All of the data is to be printed exactly, though the images must be left off.

(The data begins)

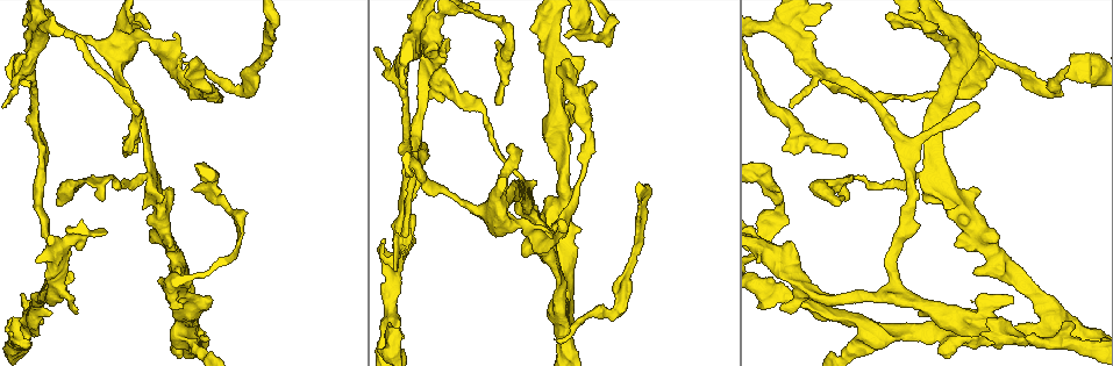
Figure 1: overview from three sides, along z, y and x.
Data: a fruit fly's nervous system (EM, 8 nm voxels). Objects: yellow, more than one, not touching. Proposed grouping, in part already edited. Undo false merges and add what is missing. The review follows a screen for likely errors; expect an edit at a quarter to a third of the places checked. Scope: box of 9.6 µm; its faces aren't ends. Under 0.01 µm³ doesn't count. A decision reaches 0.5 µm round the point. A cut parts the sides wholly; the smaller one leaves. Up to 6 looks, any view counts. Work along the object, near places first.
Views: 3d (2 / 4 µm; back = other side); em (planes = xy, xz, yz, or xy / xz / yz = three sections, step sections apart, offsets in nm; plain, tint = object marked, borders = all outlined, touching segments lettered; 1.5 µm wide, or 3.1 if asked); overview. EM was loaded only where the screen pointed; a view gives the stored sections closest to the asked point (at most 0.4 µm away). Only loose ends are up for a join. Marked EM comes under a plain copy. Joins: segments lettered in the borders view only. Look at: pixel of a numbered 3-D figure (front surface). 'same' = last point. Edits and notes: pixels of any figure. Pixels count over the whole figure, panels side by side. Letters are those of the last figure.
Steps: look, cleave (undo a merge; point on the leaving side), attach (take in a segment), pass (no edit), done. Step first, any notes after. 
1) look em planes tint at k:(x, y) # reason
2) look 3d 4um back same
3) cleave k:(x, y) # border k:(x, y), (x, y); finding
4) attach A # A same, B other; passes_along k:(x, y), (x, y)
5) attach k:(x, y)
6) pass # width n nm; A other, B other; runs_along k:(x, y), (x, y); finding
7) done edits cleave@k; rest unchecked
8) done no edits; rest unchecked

look em planes borders at 1:(556, 342) # an open end

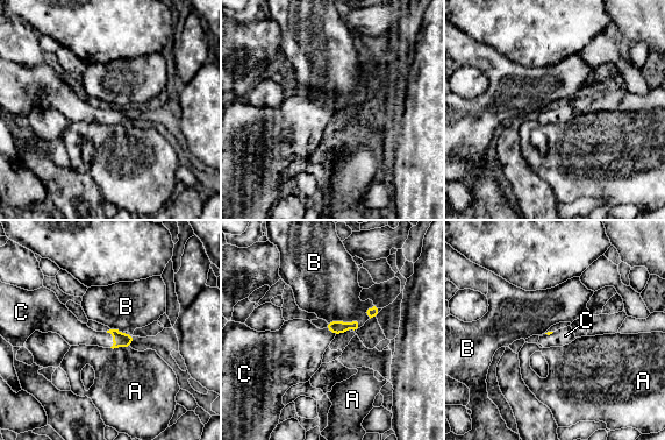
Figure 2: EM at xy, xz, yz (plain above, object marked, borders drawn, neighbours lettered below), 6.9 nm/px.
attach C # A other, B other, C same; passes_along 2:(120, 340), (113, 339), (78, 333); it goes on there

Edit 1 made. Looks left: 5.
look em xy step 4 tint at 1:(154, 45) # narrows sharply

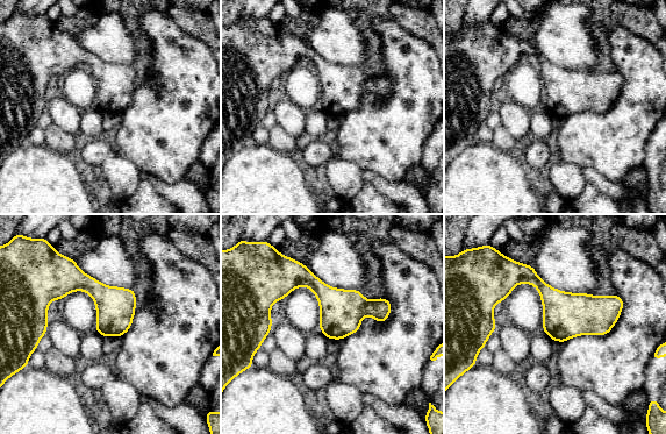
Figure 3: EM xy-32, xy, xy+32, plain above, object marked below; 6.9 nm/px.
look em planes borders same # another direction

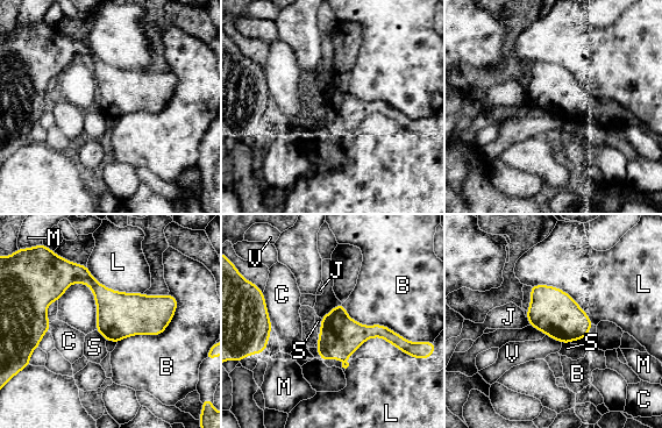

(The data ends)

Result for this exercise:
Figure 1: overview from three sides, along z, y and x.
Data: a fruit fly's nervous system (EM, 8 nm voxels). Objects: yellow, more than one, not touching. Proposed grouping, in part already edited. Undo false merges and add what is missing. The review follows a screen for likely errors; expect an edit at a quarter to a third of the places checked. Scope: box of 9.6 µm; its faces aren't ends. Under 0.01 µm³ doesn't count. A decision reaches 0.5 µm round the point. A cut parts the sides wholly; the smaller one leaves. Up to 6 looks, any view counts. Work along the object, near places first.
Views: 3d (2 / 4 µm; back = other side); em (planes = xy, xz, yz, or xy / xz / yz = three sections, step sections apart, offsets in nm; plain, tint = object marked, borders = all outlined, touching segments lettered; 1.5 µm wide, or 3.1 if asked); overview. EM was loaded only where the screen pointed; a view gives the stored sections closest to the asked point (at most 0.4 µm away). Only loose ends are up for a join. Marked EM comes under a plain copy. Joins: segments lettered in the borders view only. Look at: pixel of a numbered 3-D figure (front surface). 'same' = last point. Edits and notes: pixels of any figure. Pixels count over the whole figure, panels side by side. Letters are those of the last figure.
Steps: look, cleave (undo a merge; point on the leaving side), attach (take in a segment), pass (no edit), done. Step first, any notes after. 
1) look em planes tint at k:(x, y) # reason
2) look 3d 4um back same
3) cleave k:(x, y) # border k:(x, y), (x, y); finding
4) attach A # A same, B other; passes_along k:(x, y), (x, y)
5) attach k:(x, y)
6) pass # width n nm; A other, B other; runs_along k:(x, y), (x, y); finding
7) done edits cleave@k; rest unchecked
8) done no edits; rest unchecked

look em planes borders at 1:(556, 342) # an open end

Figure 2: EM at xy, xz, yz (plain above, object marked, borders drawn, neighbours lettered below), 6.9 nm/px.
attach C # A other, B other, C same; passes_along 2:(120, 340), (113, 339), (78, 333); it goes on there

Edit 1 made. Looks left: 5.
look em xy step 4 tint at 1:(154, 45) # narrows sharply

Figure 3: EM xy-32, xy, xy+32, plain above, object marked below; 6.9 nm/px.
look em planes borders same # another direction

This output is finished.